By then, Mr. Hamlisch's music has all but petered out. While his score can be melodic, especially as peppily orchestrated, it's niggardly. Take away the pageant's pastiche show-biz numbers, and there's not a lot left. Mr. Ashman's impressively crafted lyrics, by contrast, sometimes achieve the sophisticated wit to which the music barely aspires. But just as Mr. Hamlisch's kick-line numbers for the contestants invite unflattering comparisons to ''A Chorus Line,'' so Mr. Ashman's most substantial character lyric, an ironic treatment of the plastic values enshrined by ''Disneyland,'' is a less subtle variation on a similarly sardonic anthem to 1950's suburbia, ''Somewhere That's Green,'' in his ''Little Shop.''
It's debatable whether Mr. Ashman was wise to direct ''Smile'' in addition to writing it. Perhaps another, more objective eye might have seen that Act II employs tedious talk where songs might have lightened the narrative load. While his staging is proficient, Mr. Ashman has miscast Michael O'Gorman in the show's choicest comic role (the cynical pageant choreographer wonderfully played by Michael Kidd in the film) and misdirected his two gifted young stars. Anne Marie Bobby, as the most innocent contestant, and Jodi Benson, as the worldliest, have been encouraged to emphasize single personality traits to the point where their performances flatten out. (One keeps hoping someone might tickle the fine but impossibly earnest Ms.
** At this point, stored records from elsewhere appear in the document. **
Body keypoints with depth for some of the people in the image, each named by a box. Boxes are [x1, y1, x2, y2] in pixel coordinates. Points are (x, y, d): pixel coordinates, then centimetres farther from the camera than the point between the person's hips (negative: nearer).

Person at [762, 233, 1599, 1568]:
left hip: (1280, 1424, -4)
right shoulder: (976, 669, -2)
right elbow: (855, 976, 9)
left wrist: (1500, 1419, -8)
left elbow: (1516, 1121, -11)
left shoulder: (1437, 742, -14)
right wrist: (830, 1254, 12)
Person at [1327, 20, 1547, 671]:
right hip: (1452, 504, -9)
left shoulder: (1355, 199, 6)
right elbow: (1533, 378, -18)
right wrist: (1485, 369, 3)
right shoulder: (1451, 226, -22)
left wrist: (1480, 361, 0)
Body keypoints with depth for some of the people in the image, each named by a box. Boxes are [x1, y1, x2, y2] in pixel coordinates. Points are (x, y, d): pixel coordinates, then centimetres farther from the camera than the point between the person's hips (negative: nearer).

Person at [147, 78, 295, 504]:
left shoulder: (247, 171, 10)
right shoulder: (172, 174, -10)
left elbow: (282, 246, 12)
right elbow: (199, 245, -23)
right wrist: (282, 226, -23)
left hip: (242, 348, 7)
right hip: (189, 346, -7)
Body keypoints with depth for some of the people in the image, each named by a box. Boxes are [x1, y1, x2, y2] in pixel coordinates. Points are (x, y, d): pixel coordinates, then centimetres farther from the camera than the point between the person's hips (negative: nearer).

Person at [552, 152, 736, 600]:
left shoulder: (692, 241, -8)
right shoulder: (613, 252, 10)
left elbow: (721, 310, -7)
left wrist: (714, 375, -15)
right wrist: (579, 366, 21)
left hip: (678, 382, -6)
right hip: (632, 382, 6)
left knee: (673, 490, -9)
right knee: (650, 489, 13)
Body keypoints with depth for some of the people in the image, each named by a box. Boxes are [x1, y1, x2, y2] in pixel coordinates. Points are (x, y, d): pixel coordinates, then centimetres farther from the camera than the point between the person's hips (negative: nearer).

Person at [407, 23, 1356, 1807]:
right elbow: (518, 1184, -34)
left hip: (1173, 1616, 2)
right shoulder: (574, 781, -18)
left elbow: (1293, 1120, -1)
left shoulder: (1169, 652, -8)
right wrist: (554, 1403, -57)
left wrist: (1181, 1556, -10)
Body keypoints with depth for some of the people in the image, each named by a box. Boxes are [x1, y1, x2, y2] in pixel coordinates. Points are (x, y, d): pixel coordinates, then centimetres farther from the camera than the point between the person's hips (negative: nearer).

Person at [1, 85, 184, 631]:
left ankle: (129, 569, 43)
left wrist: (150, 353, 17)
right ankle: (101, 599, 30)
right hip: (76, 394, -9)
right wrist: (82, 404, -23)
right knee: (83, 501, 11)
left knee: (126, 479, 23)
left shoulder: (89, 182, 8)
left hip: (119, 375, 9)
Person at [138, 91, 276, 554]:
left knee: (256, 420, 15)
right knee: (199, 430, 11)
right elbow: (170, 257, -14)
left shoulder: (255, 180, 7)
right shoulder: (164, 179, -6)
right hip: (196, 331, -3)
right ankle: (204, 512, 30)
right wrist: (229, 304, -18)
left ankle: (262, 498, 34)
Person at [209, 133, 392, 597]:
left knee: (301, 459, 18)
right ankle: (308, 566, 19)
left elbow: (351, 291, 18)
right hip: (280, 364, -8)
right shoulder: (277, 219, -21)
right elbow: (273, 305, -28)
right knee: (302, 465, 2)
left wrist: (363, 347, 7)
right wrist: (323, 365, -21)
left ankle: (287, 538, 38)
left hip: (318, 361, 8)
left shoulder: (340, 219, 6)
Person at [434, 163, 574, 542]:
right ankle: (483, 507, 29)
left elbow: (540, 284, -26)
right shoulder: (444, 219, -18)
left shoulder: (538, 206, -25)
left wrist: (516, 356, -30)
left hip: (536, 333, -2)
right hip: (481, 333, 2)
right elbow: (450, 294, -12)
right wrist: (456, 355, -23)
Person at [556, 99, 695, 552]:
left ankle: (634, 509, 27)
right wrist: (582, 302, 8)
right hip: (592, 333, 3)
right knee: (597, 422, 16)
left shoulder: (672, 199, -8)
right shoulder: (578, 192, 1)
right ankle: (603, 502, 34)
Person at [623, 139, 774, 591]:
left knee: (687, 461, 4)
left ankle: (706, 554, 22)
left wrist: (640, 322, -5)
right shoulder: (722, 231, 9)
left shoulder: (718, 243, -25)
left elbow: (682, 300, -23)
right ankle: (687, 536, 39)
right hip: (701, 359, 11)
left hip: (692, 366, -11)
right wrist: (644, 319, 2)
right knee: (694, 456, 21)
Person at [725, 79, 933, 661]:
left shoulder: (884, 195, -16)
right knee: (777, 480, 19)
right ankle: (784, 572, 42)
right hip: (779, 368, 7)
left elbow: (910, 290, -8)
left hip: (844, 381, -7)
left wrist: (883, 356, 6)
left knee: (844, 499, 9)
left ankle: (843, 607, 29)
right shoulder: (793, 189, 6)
Bobby to lighten her up.) The other 14 contestants, however competently played, are usually indistinct, though Ms. Waterbury and Mr. McCarthy find some warmth in the patronizingly presented Freelanders.
The designers - Douglas W. Schmidt (scenery), Paul Gallo (lighting), William Ivey Long (costumes) - airily capture both the pink-and-aquamarine ambiance of middle-class, small-town California and the storybook whimsy of old-time musicals, until they, too, must plunge into darkness. But just before that Act II descent, the authors and company unite in the number that most reveals what might have been. Led by Dick Patterson as the fiendishly smarmy third-rate television ''personality'' who serves as the pageant emcee, the girls sing a title song that not only delivers the show's satirical point but does so in levitating emulation of the same brassy show-biz style that's being sent up. For those few minutes, an audience feels how much fun it once was to watch ''I Believe in You'' in ''How to Succeed'' or ''The Telephone Hour'' in ''Bye Bye Birdie.'' Too many of the other smiles in ''Smile,'' like those of its beauty-pageant contestants, are forced.